Si on veut gagner le pari de la vie, il faut qu’on soit fort et uni puis se soutenir d’abord dans nos concerts. Les artistes camerounais sont hypocrites comme les écrivains. Ils sont anticonformistes, ils aiment la liberté que leur procure la vie et le quotidien solitaire.

Ils s’imposent leur vision personnelle, afin que personne ne s’impose devant eux. Ils mettent toujours en pratique ce qu’ils pensent ; attitude qui se reflète partout dans les scènes de vie artistique.
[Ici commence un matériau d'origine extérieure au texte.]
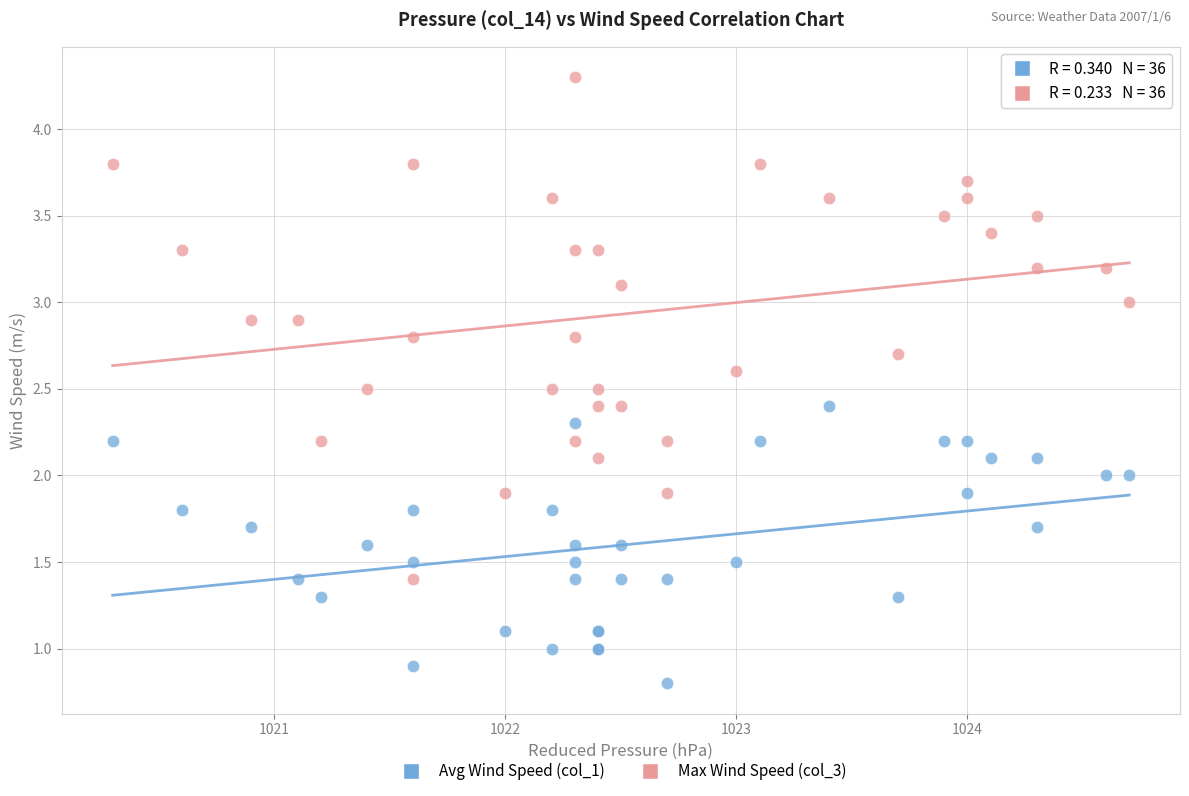

Which series has the largest Y range (max minus min)?

Max Wind Speed (col_3)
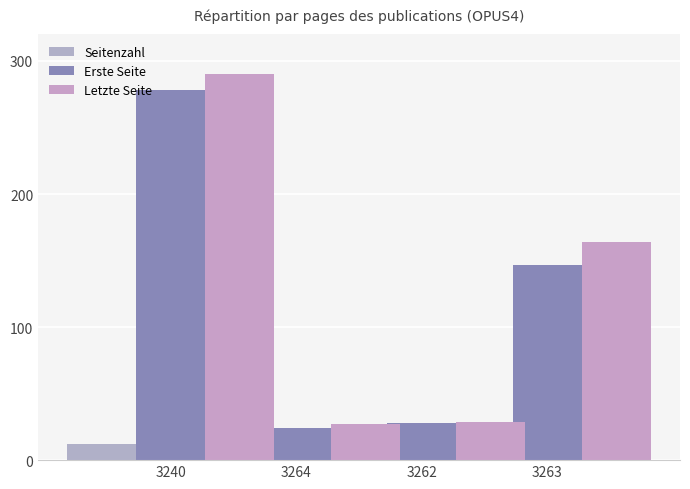

At how many categories does at least one series exceed 33?

2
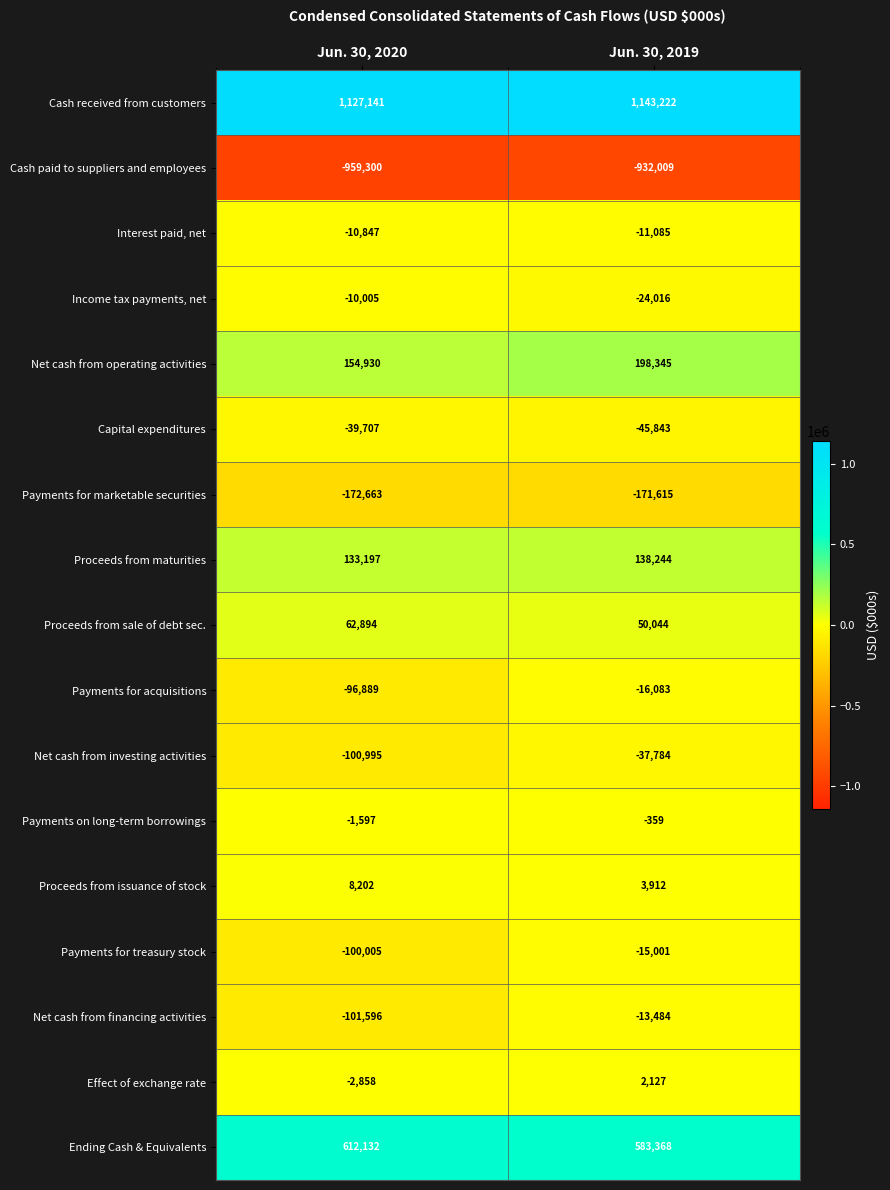

The value of Proceeds from maturities at Jun. 30, 2020 is 133197. True or false?

True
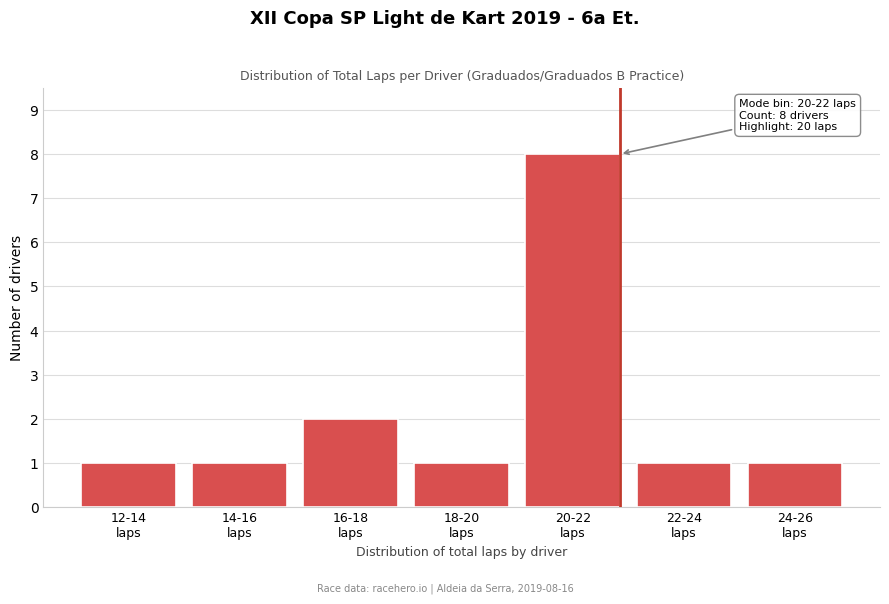

Reading left to right, what are all the values shown in this chart?

1	1	2	1	8	1	1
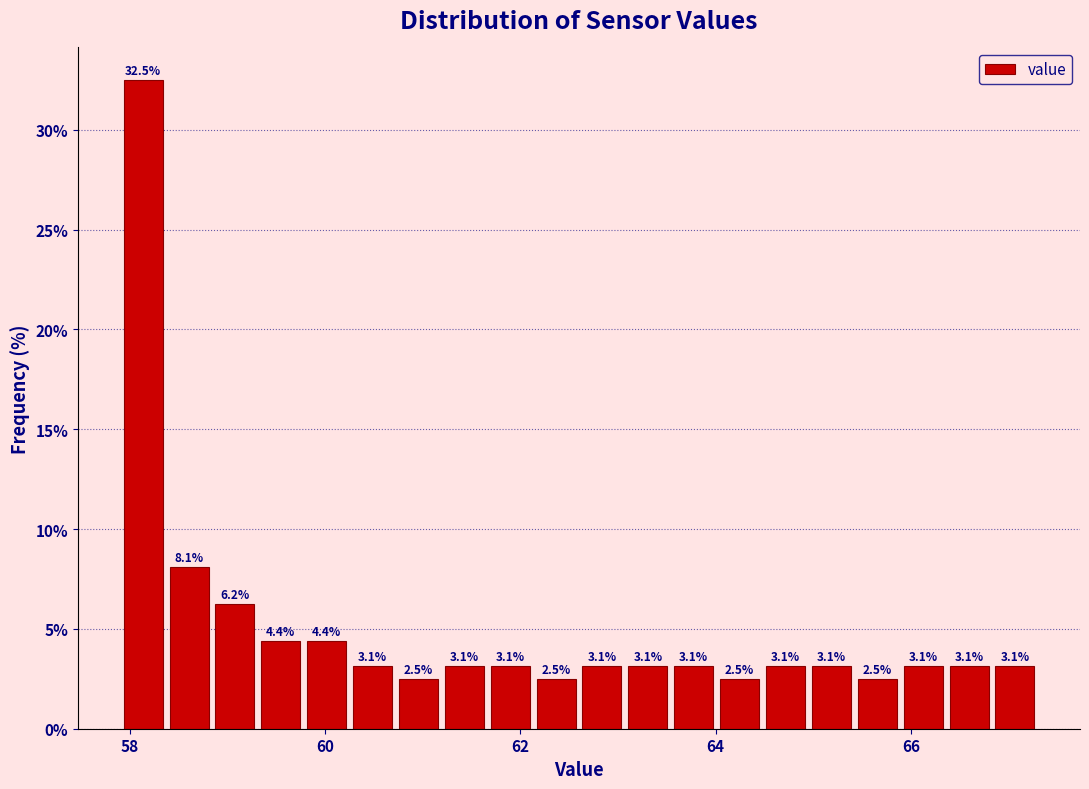

Around what value on the x-axis is the tallest bar? Give the approximate position of its centre, as read against the axis.

58.2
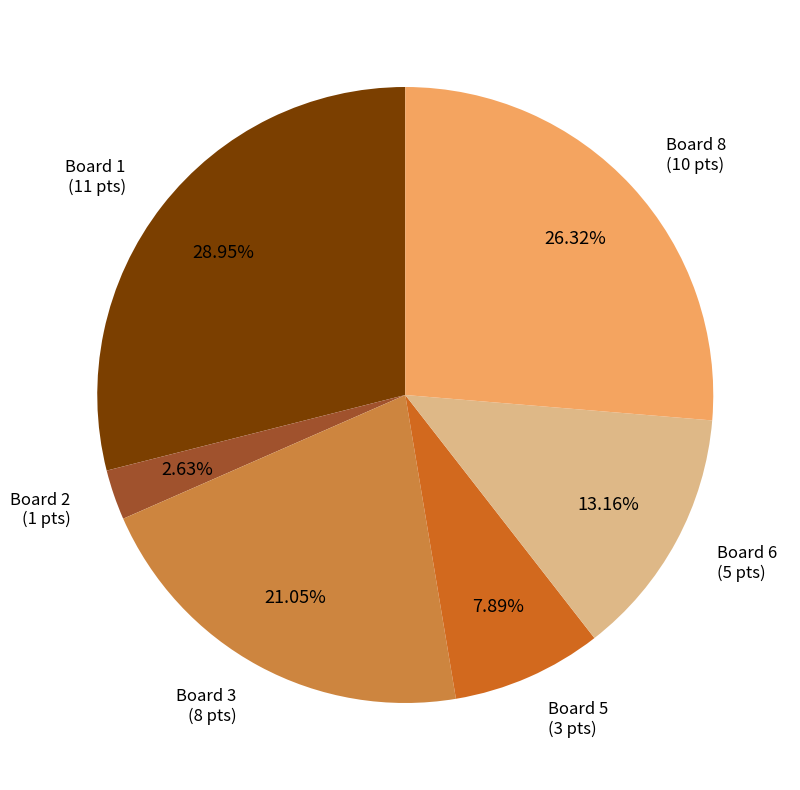

To the nearest percent, what is the difference between the largest and smallest slice percentages?

26%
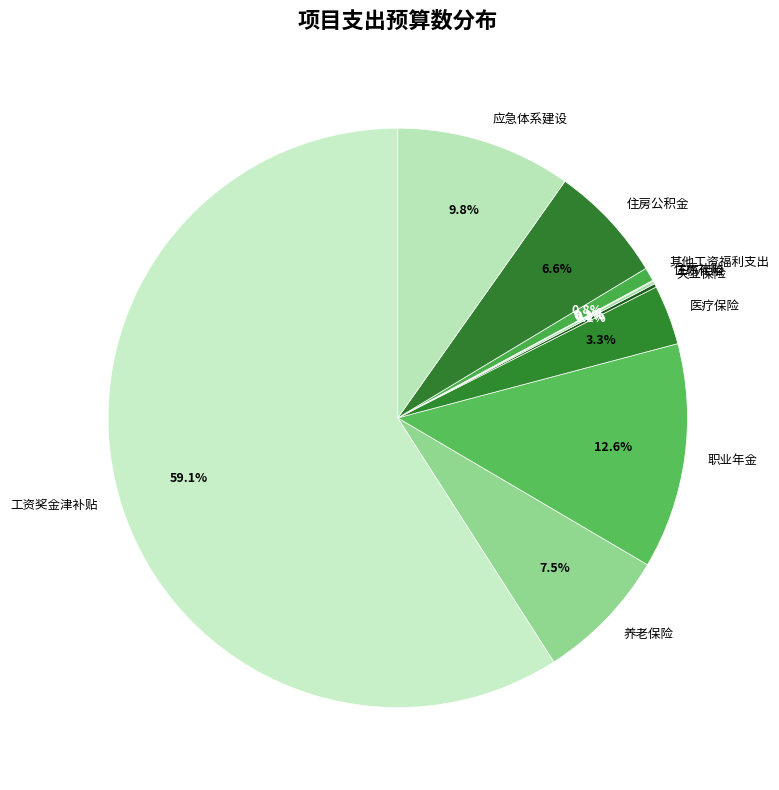

How much of the chart is everything except 其他工资福利支出?

99.2%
Ils ne prêchent pas l’exemple ; sans donner de leçon et sans solidarité intérieure, je pense qu’il faut rebâtir une solidarité agissante du côté de l’art camerounais au niveau de sa diaspora.  

Au cours de ce concert, on verra que ce sont les danseuses brésiliennes qui sont mises en avant, qui font l’entrée triomphale. C’est un style subtil de message, de la mélodie, de l’harmonie, c’est vrai que c’est haut en couleur, en sons, en contrastes cela peut aussi décrire ce que l’homme est. Pour l’écrivain que je suis cela fait transgresser ces éléments captivants de la vie artistique d’un chanteur éloigné de sa société, ayant sa personnalité propre et ses visions prescrites. L’artiste camerounais aime les histoires vécues, notamment les siennes.

Il se passionne pour les mésaventures des autres et les spectacles déplaisants. Il est capable de passer d’un ton moqueur à un ton compétitif. SAMy DIKO, pendant 22 ans de performances musicales, a connu tous les hits et les succès tant nationaux qu’internationaux. Il a un répertoire rempli de messages, valables encore aujourd’hui. Ses chansons sont modernes.

Ses chansons restent profondément enracinées dans la tradition du makossa. Ce rythme traditionnel qui est désormais le meilleur vecteur d'expression de l'identité nationale.